[Opening Recorded data section]

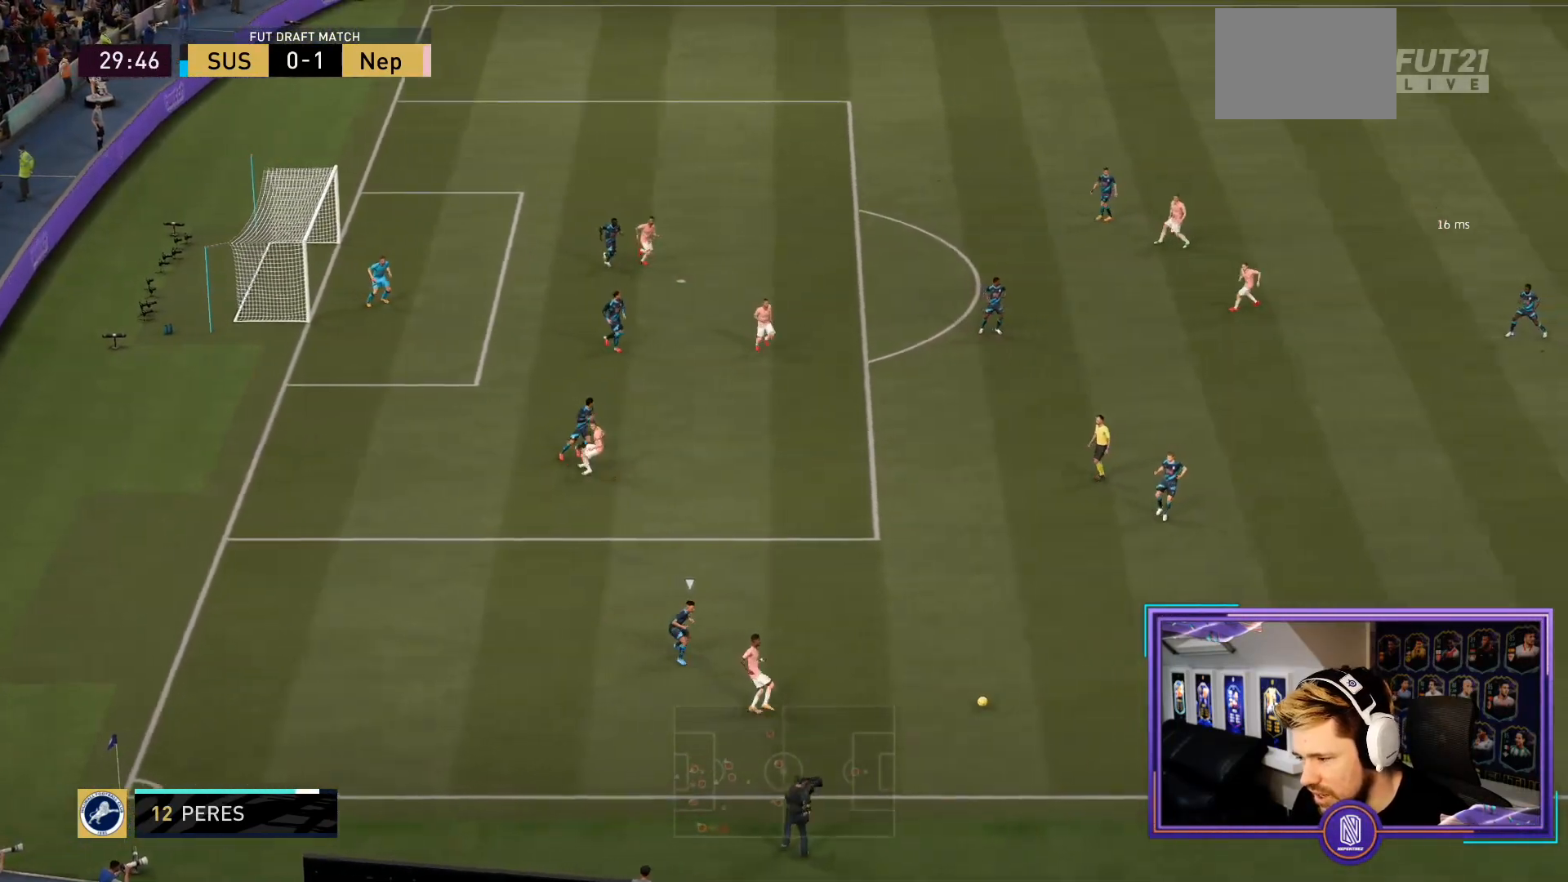
{"buttons": ["CROSS"], "left_stick": "up-left", "right_stick": "center", "events": [[100, "left_stick", "up"], [467, "CROSS", "down"], [467, "left_stick", "up-left"]]}
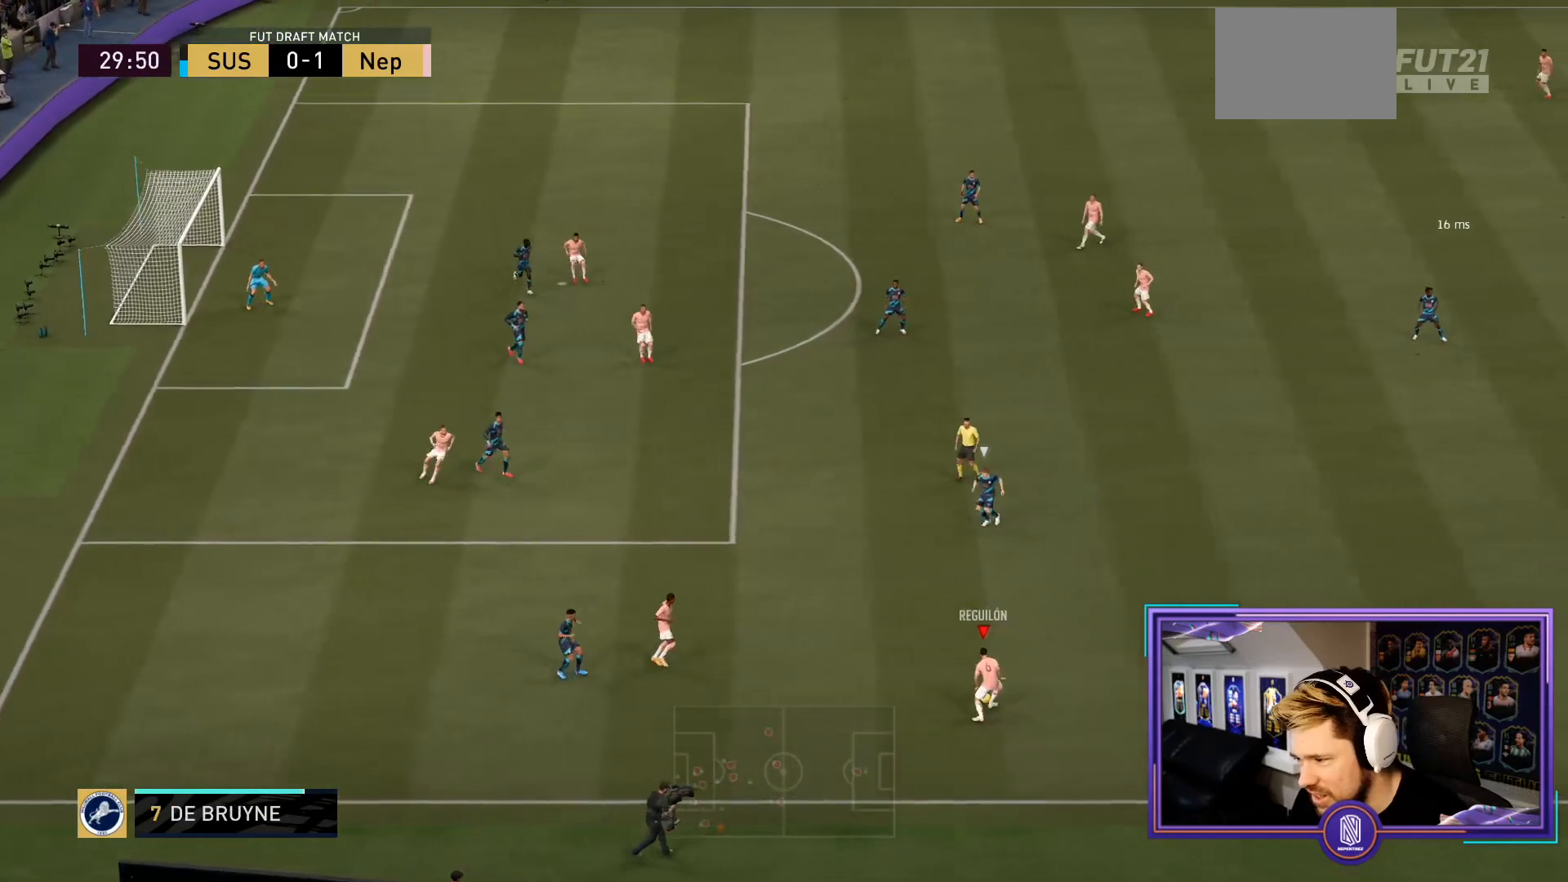
{"buttons": [], "left_stick": "up-left", "right_stick": "center", "events": [[100, "CROSS", "up"]]}
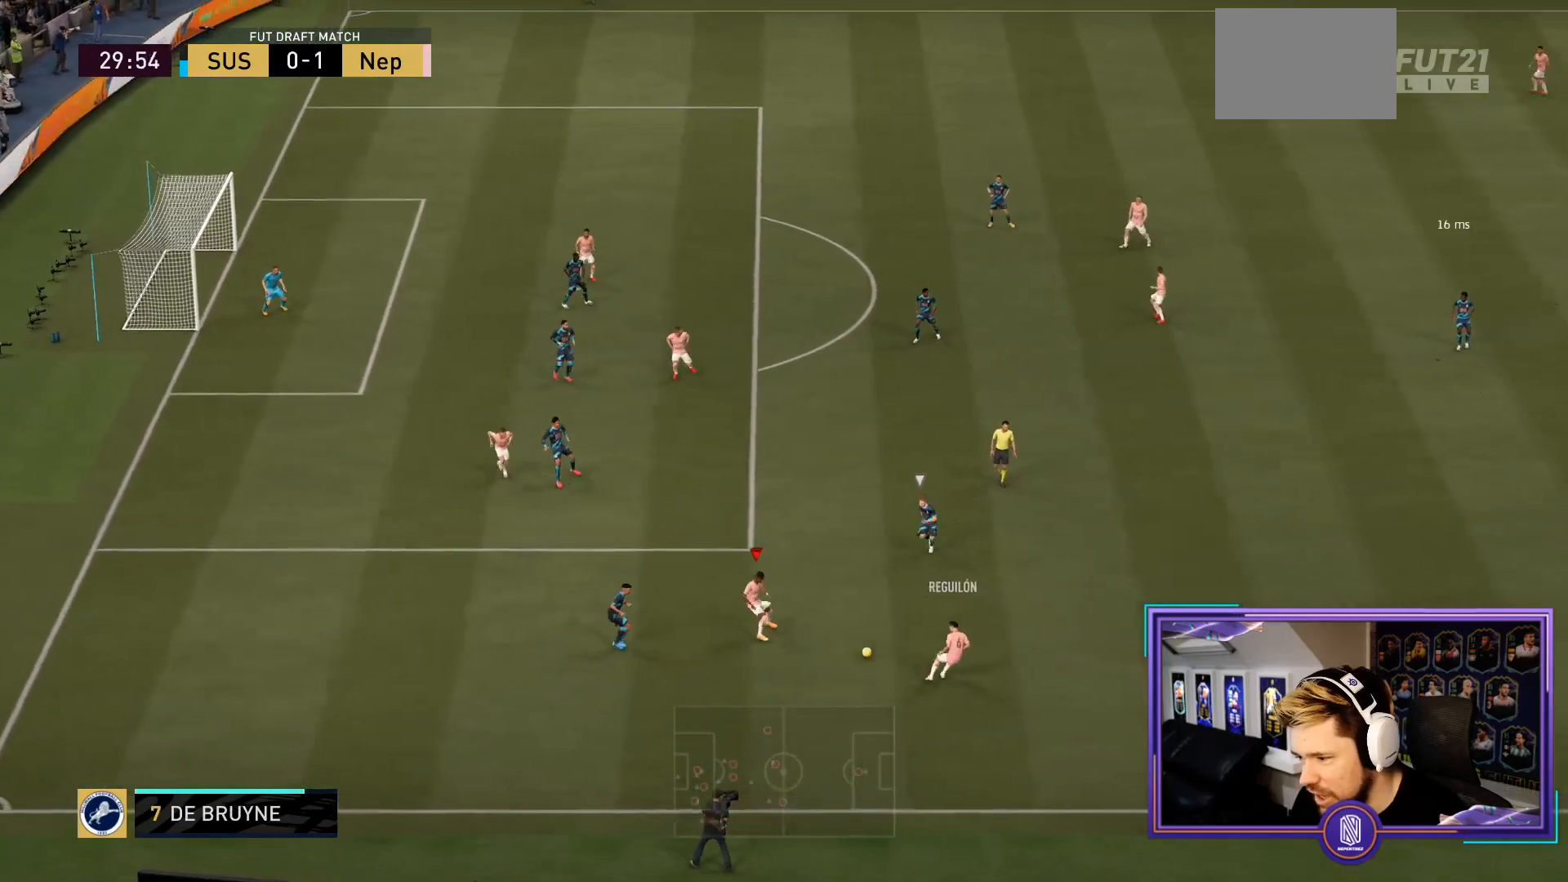
{"buttons": [], "left_stick": "up", "right_stick": "center", "events": [[150, "left_stick", "up"], [217, "CROSS", "down"], [350, "CROSS", "up"]]}
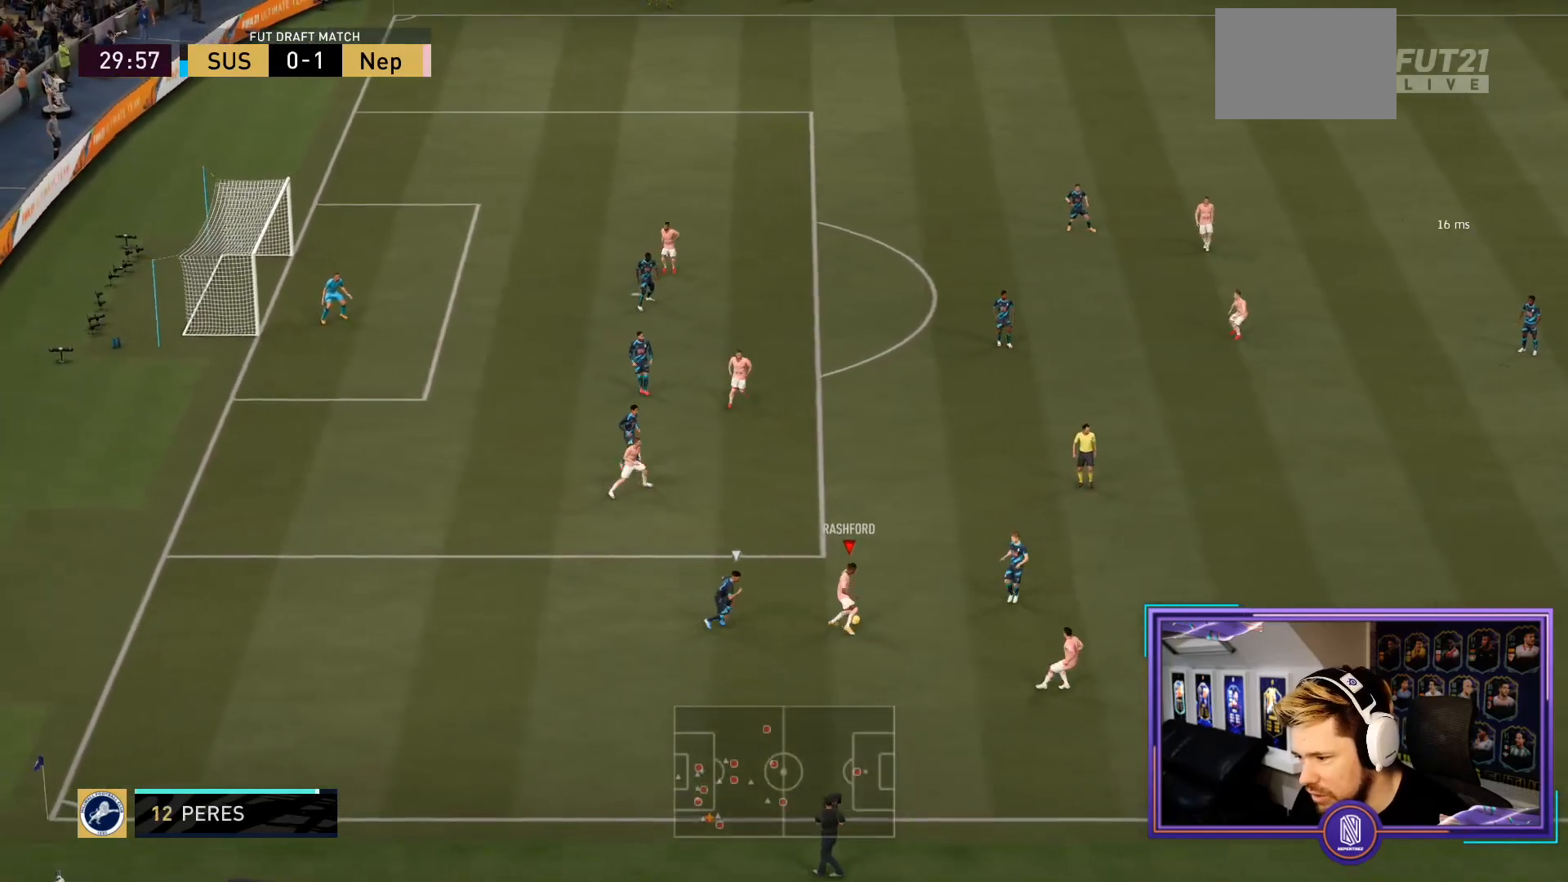
{"buttons": [], "left_stick": "up", "right_stick": "center", "events": []}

[Closing Recorded data section]

__About this task__:
Every line of the data above is to be set down exactly; the pictures are not.

__Response for this exercise__:
{"buttons": ["CROSS"], "left_stick": "up-left", "right_stick": "center", "events": [[100, "left_stick", "up"], [467, "CROSS", "down"], [467, "left_stick", "up-left"]]}
{"buttons": [], "left_stick": "up-left", "right_stick": "center", "events": [[100, "CROSS", "up"]]}
{"buttons": [], "left_stick": "up", "right_stick": "center", "events": [[150, "left_stick", "up"], [217, "CROSS", "down"], [350, "CROSS", "up"]]}
{"buttons": [], "left_stick": "up", "right_stick": "center", "events": []}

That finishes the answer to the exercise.